Correct Answer - Option 4 : 150 ohm
Concept:
\({{Z}_{in}}={{Z}_{0}}\left( \frac{{{Z}_{L}}+j{{Z}_{0}}\tan \beta l}{{{Z}_{0}}+j{{Z}_{L}}\tan \beta l} \right)\)
\(\because \beta =\frac{2\pi }{\lambda }\), at a quarter \(\left( \frac{\lambda }{4} \right)\) distance away,
\({{Z}_{in}}={{Z}_{0}}\frac{\left( {{Z}_{L}}+j{{Z}_{0}}\tan \left( \frac{2\pi }{\lambda }.\frac{\lambda }{4} \right) \right)}{\left( {{Z}_{0}}+j{{Z}_{L}}\tan \left( \frac{2\pi }{\lambda }.\frac{\lambda }{4} \right) \right)}\)

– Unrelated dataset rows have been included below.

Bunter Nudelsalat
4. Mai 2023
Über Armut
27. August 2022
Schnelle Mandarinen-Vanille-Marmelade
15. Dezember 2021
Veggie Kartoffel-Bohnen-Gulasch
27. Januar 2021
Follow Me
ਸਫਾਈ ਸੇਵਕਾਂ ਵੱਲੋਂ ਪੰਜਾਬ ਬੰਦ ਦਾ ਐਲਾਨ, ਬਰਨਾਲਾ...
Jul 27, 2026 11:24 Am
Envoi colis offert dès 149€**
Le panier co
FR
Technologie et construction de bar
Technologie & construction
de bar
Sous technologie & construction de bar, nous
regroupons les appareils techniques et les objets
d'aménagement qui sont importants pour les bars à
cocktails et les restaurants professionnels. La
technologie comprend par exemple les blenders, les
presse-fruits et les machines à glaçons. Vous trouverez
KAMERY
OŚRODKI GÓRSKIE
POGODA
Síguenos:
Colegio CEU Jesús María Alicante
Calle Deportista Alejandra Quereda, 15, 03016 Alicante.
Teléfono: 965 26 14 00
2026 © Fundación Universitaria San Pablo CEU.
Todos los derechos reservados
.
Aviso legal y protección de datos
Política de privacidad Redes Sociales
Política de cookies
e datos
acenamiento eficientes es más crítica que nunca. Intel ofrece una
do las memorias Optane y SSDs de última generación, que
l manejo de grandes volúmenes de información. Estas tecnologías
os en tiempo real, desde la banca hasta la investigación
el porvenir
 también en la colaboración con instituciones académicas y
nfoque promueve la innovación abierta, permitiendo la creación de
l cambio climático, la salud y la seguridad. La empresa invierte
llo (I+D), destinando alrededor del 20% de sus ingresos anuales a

\({{Z}_{in}}=\frac{Z_{0}^{2}}{{{Z}_{L}}}\)
Calculation:
Given, ZL = 225 Ω
Zin = 100 Ω
\({{Z}_{in}}=\frac{Z_{0}^{2}}{{{Z}_{L}}}\)
Putting on the respective values and solving for Z0, we get:
Z02 = Zin × ZL
Z02 = 100 × 225 = 22500
Z0 = 150 Ω
So the quarter-wave transformer should have a characteristic impedance of 150 Ω.